Exercise instructions | Print each line once more, unchanged, from the line holding "PARCO STAGE鑑賞基本約款" to the end of the listing below.

Material for this task |

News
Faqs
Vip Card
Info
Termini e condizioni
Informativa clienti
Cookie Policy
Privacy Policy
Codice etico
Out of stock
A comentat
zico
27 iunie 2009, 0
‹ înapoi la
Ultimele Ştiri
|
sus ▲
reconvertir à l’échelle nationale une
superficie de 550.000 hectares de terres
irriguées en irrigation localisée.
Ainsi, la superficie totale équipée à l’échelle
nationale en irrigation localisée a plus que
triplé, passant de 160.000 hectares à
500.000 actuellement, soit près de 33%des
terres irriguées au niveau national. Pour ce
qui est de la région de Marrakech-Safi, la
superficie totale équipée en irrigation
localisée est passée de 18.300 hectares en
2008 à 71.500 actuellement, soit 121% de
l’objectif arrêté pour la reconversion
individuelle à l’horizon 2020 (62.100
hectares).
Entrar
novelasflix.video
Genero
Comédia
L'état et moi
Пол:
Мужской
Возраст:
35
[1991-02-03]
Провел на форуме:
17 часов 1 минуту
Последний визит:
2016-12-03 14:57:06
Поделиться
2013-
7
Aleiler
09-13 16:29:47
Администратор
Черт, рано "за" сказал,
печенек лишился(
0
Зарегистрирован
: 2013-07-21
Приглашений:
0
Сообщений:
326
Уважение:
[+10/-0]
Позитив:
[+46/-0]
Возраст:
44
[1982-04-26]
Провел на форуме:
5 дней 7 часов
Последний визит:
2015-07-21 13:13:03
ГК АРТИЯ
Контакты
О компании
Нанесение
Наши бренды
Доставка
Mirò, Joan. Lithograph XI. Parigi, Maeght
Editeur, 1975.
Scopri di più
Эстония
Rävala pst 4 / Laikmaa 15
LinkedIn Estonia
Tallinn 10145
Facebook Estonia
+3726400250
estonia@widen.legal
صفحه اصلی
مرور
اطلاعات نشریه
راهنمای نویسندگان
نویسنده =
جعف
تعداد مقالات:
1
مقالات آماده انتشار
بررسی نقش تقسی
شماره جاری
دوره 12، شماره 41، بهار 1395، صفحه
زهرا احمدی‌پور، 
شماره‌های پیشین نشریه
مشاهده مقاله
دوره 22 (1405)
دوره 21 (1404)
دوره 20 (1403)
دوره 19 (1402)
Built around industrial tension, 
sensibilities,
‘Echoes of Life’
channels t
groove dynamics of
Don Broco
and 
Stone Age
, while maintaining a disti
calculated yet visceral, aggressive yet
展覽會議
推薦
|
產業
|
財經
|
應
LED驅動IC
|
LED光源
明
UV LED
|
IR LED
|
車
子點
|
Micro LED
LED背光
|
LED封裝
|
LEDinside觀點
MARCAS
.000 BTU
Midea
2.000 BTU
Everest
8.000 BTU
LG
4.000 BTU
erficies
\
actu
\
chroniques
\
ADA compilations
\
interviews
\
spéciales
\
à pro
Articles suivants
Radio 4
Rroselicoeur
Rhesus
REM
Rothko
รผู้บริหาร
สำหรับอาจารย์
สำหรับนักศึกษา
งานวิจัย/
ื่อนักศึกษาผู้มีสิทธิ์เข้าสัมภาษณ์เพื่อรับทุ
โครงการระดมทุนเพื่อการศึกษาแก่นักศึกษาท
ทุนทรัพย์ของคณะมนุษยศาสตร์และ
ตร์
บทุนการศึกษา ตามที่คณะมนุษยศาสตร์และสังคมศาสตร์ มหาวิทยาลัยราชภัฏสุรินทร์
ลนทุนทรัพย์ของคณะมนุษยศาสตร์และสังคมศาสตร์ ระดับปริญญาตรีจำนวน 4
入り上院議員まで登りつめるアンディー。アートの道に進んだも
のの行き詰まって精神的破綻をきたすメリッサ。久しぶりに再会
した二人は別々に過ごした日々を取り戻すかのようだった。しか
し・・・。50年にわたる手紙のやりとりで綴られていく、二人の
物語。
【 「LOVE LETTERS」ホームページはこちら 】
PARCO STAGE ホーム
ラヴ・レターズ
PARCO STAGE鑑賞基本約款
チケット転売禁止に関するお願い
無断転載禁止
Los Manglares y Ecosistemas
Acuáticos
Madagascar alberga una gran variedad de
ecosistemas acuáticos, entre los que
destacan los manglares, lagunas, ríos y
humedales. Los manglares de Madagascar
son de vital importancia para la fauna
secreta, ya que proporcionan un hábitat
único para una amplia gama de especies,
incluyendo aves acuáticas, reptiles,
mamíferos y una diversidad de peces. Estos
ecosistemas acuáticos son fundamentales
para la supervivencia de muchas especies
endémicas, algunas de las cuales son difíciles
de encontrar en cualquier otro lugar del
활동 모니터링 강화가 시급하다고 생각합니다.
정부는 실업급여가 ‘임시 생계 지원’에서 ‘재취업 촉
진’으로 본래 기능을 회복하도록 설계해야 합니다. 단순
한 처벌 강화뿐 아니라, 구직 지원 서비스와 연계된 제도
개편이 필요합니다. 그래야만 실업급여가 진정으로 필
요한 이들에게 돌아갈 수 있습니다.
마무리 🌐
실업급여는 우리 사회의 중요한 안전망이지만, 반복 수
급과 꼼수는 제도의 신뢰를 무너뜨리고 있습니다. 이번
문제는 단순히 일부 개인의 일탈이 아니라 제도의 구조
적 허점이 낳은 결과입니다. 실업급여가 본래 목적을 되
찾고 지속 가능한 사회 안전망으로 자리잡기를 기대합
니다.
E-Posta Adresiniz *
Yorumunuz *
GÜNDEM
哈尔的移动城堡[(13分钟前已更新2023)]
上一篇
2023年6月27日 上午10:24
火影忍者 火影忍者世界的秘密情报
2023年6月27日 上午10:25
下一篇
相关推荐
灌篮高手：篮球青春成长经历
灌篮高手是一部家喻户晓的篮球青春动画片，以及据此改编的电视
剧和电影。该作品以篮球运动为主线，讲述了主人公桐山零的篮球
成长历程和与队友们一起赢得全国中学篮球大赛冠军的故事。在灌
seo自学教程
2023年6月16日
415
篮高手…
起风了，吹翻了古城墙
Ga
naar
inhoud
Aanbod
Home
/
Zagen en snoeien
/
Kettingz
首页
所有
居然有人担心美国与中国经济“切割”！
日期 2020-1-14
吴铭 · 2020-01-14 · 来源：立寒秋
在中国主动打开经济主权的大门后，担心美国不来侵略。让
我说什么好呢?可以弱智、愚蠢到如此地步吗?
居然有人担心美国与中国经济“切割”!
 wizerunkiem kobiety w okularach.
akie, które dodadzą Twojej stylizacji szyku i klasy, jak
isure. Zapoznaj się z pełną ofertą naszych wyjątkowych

Your solution |
PARCO STAGE鑑賞基本約款
チケット転売禁止に関するお願い
無断転載禁止
Los Manglares y Ecosistemas
Acuáticos
Madagascar alberga una gran variedad de
ecosistemas acuáticos, entre los que
destacan los manglares, lagunas, ríos y
humedales. Los manglares de Madagascar
son de vital importancia para la fauna
secreta, ya que proporcionan un hábitat
único para una amplia gama de especies,
incluyendo aves acuáticas, reptiles,
mamíferos y una diversidad de peces. Estos
ecosistemas acuáticos son fundamentales
para la supervivencia de muchas especies
endémicas, algunas de las cuales son difíciles
de encontrar en cualquier otro lugar del
활동 모니터링 강화가 시급하다고 생각합니다.
정부는 실업급여가 ‘임시 생계 지원’에서 ‘재취업 촉
진’으로 본래 기능을 회복하도록 설계해야 합니다. 단순
한 처벌 강화뿐 아니라, 구직 지원 서비스와 연계된 제도
개편이 필요합니다. 그래야만 실업급여가 진정으로 필
요한 이들에게 돌아갈 수 있습니다.
마무리 🌐
실업급여는 우리 사회의 중요한 안전망이지만, 반복 수
급과 꼼수는 제도의 신뢰를 무너뜨리고 있습니다. 이번
문제는 단순히 일부 개인의 일탈이 아니라 제도의 구조
적 허점이 낳은 결과입니다. 실업급여가 본래 목적을 되
찾고 지속 가능한 사회 안전망으로 자리잡기를 기대합
니다.
E-Posta Adresiniz *
Yorumunuz *
GÜNDEM
哈尔的移动城堡[(13分钟前已更新2023)]
上一篇
2023年6月27日 上午10:24
火影忍者 火影忍者世界的秘密情报
2023年6月27日 上午10:25
下一篇
相关推荐
灌篮高手：篮球青春成长经历
灌篮高手是一部家喻户晓的篮球青春动画片，以及据此改编的电视
剧和电影。该作品以篮球运动为主线，讲述了主人公桐山零的篮球
成长历程和与队友们一起赢得全国中学篮球大赛冠军的故事。在灌
seo自学教程
2023年6月16日
415
篮高手…
起风了，吹翻了古城墙
Ga
naar
inhoud
Aanbod
Home
/
Zagen en snoeien
/
Kettingz
首页
所有
居然有人担心美国与中国经济“切割”！
日期 2020-1-14
吴铭 · 2020-01-14 · 来源：立寒秋
在中国主动打开经济主权的大门后，担心美国不来侵略。让
我说什么好呢?可以弱智、愚蠢到如此地步吗?
居然有人担心美国与中国经济“切割”!
 wizerunkiem kobiety w okularach.
akie, które dodadzą Twojej stylizacji szyku i klasy, jak
isure. Zapoznaj się z pełną ofertą naszych wyjątkowych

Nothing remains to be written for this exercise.